You are viewing a plain text version of this content. The canonical link for it is here.
Posted to issues@nifi.apache.org by "Benjamin Wood (JIRA)" <ji...@apache.org> on 2017/09/29 22:22:00 UTC

[jira] [Commented] (NIFI-3423) List based processors don't support source directories with high file count.

    [ https://issues.apache.org/jira/browse/NIFI-3423?page=com.atlassian.jira.plugin.system.issuetabpanels:comment-tabpanel&focusedCommentId=16186596#comment-16186596 ] 

Benjamin Wood commented on NIFI-3423:
-------------------------------------

Looks like a potential fix would be to use
{{java.nio.file.newDirectoryStream}}
instead of
{{java.io.File.listFiles}}

listFiles is known to not handle large directories. DirectoryStream has a much smaller memory footprint and is a more efficient method.

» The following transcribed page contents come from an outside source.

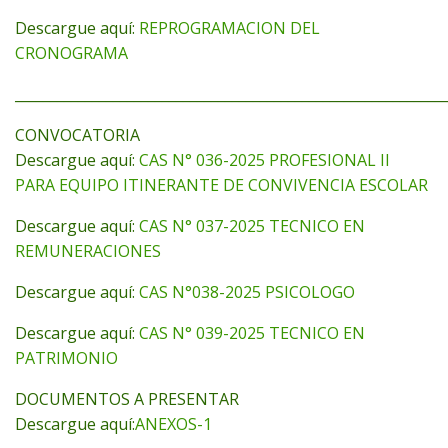
Descargue aquí:
REPROGRAMACION DEL
CRONOGRAMA
_____________________________________________________________
CONVOCATORIA
Descargue aquí:
CAS N° 036-2025 PROFESIONAL II
PARA EQUIPO ITINERANTE DE CONVIVENCIA ESCOLAR
Descargue aquí:
CAS N° 037-2025 TECNICO EN
REMUNERACIONES
Descargue aquí:
CAS N°038-2025 PSICOLOGO
Descargue aquí:
CAS N° 039-2025 TECNICO EN
PATRIMONIO
DOCUMENTOS A PRESENTAR
Descargue aquí:
ANEXOS-1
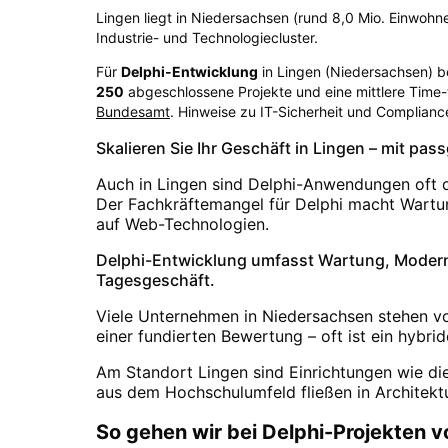
Lingen liegt in Niedersachsen (rund 8,0 Mio. Einwohne
Industrie- und Technologiecluster.
Für
Delphi-Entwicklung
in
Lingen
(
Niedersachsen
) b
250
abgeschlossene Projekte und eine mittlere Time
Bundesamt
. Hinweise zu IT-Sicherheit und Complianc
Skalieren Sie Ihr Geschäft in Lingen – mit pa
Auch in Lingen sind Delphi-Anwendungen oft d
Der Fachkräftemangel für Delphi macht Wartun
auf Web-Technologien.
Delphi-Entwicklung umfasst Wartung, Modern
Tagesgeschäft.
Viele Unternehmen in Niedersachsen stehen vo
einer fundierten Bewertung – oft ist ein hybri
Am Standort Lingen sind Einrichtungen wie di
aus dem Hochschulumfeld fließen in Architekt
So gehen wir bei Delphi-Projekten v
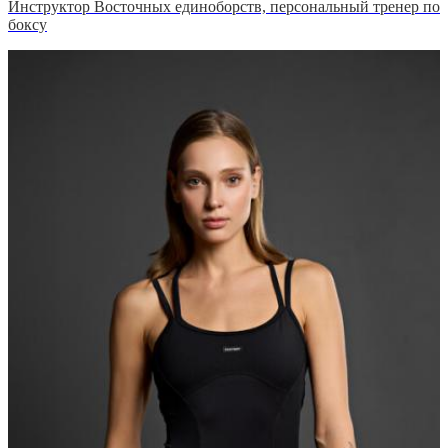
Инструктор Восточных единоборств, персональный тренер по
боксу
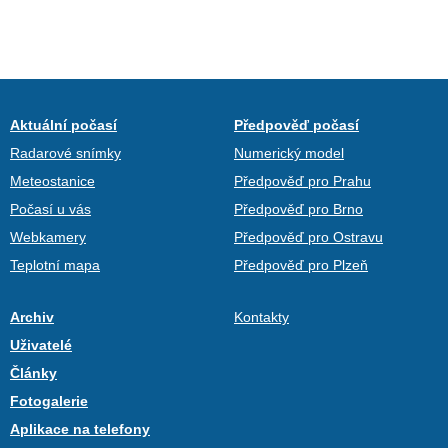
Aktuální počasí
Předpověď počasí
Radarové snímky
Numerický model
Meteostanice
Předpověď pro Prahu
Počasí u vás
Předpověď pro Brno
Webkamery
Předpověď pro Ostravu
Teplotní mapa
Předpověď pro Plzeň
Archiv
Kontakty
Uživatelé
Články
Fotogalerie
Aplikace na telefony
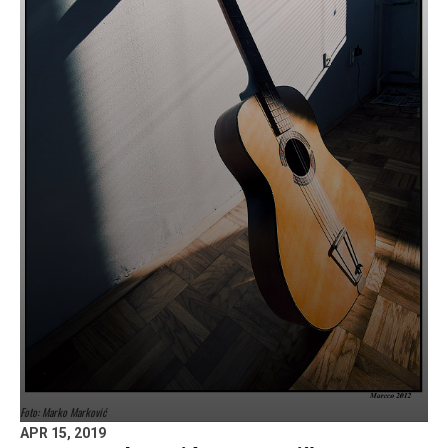
Foto: Marko Marković
APR 15, 2019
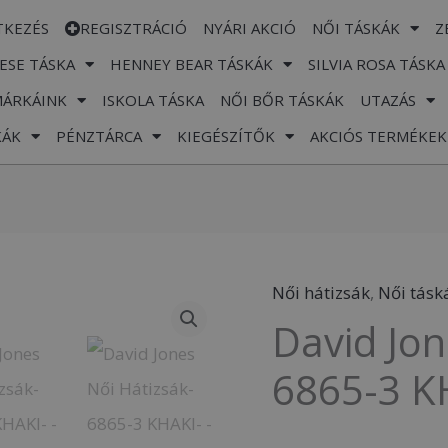
TKEZÉS
REGISZTRÁCIÓ
NYÁRI AKCIÓ
NŐI TÁSKÁK
Z
ESE TÁSKA
HENNEY BEAR TÁSKÁK
SILVIA ROSA TÁSKA
MÁRKÁINK
ISKOLA TÁSKA
NŐI BŐR TÁSKÁK
UTAZÁS
KÁK
PÉNZTÁRCA
KIEGÉSZÍTŐK
AKCIÓS TERMÉKEK
Női hátizsák
,
Női tásk
David
David Jon
Jones
Női
6865-3 K
Hátizsák-
6865-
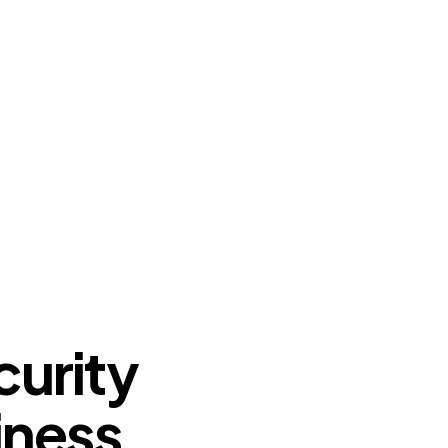
curity
iness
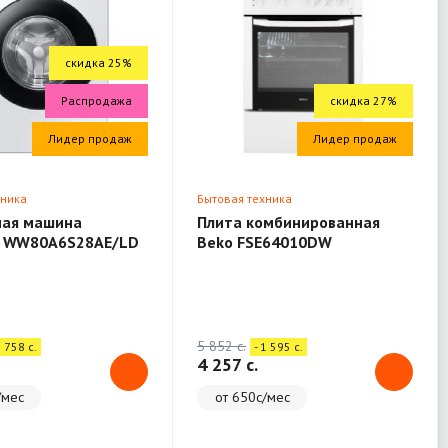
скидка 25%
Распродажа
скидка 27%
Лидер продаж
Лидер продаж
хника
Бытовая техника
ная машина
Плита комбинированная
 WW80A6S28AE/LD
Beko FSE64010DW
5 852 c.
1 758 c.
- 1 595 c.
4 257 c.
/мес
от 650с/мес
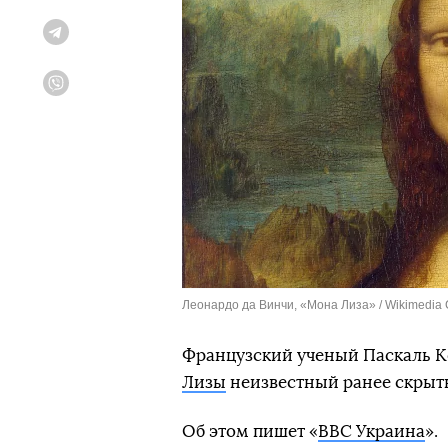
Telegram
Viber
Леонардо да Винчи, «Мона Лиза» / Wikimedi
Французский ученый Паскаль Ко
Лизы
неизвестный ранее скрыты
Об этом пишет «
BBC Украина
».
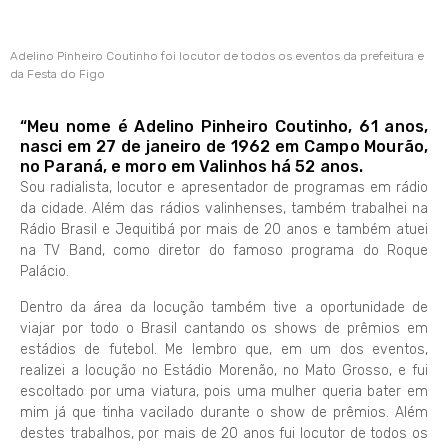
Adelino Pinheiro Coutinho foi locutor de todos os eventos da prefeitura e
da Festa do Figo
“Meu nome é Adelino Pinheiro Coutinho, 61 anos,
nasci em 27 de janeiro de 1962 em Campo Mourão,
no Paraná, e moro em Valinhos há 52 anos.
Sou radialista, locutor e apresentador de programas em rádio
da cidade. Além das rádios valinhenses, também trabalhei na
Rádio Brasil e Jequitibá por mais de 20 anos e também atuei
na TV Band, como diretor do famoso programa do Roque
Palácio.
Dentro da área da locução também tive a oportunidade de
viajar por todo o Brasil cantando os shows de prêmios em
estádios de futebol. Me lembro que, em um dos eventos,
realizei a locução no Estádio Morenão, no Mato Grosso, e fui
escoltado por uma viatura, pois uma mulher queria bater em
mim já que tinha vacilado durante o show de prêmios. Além
destes trabalhos, por mais de 20 anos fui locutor de todos os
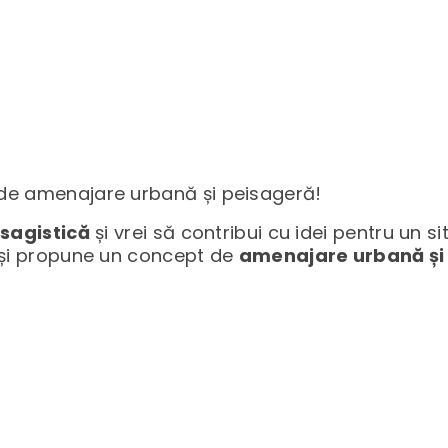
 de amenajare urbană și peisageră!
isagistică
și vrei să contribui cu idei pentru un s
t și propune un concept de
amenajare urbană și 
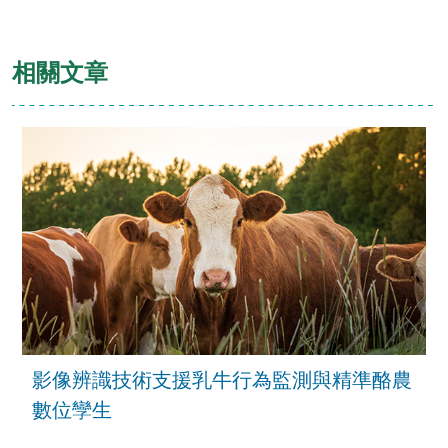
相關文章
影像辨識技術支援乳牛行為監測與精準酪農
數位孿生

> List based processors don't support source directories with high file count.
> ----------------------------------------------------------------------------
>
>                 Key: NIFI-3423
>                 URL: https://issues.apache.org/jira/browse/NIFI-3423
>             Project: Apache NiFi
>          Issue Type: Improvement
>          Components: Core Framework
>    Affects Versions: 1.1.1
>            Reporter: Matthew Clarke
>
> NiFi FlowFile attributes/metadata lives in heap.  The List based processors return a complete listing from the target and then creates a FlowFile for each File in that returned listing. The FlowFiles being created are not committed to the list processor's success relationship until all have been created.  So you end up running out of NiFi JVM heap memory before that can happen when the returned listing is very large.
> It would be nice if the list based processors could commit batches (10,000)  of FlowFiles at a time from the returned listing instead of trying to commit them all at once to help avoid heap exhaustion.



--
This message was sent by Atlassian JIRA
(v6.4.14#64029)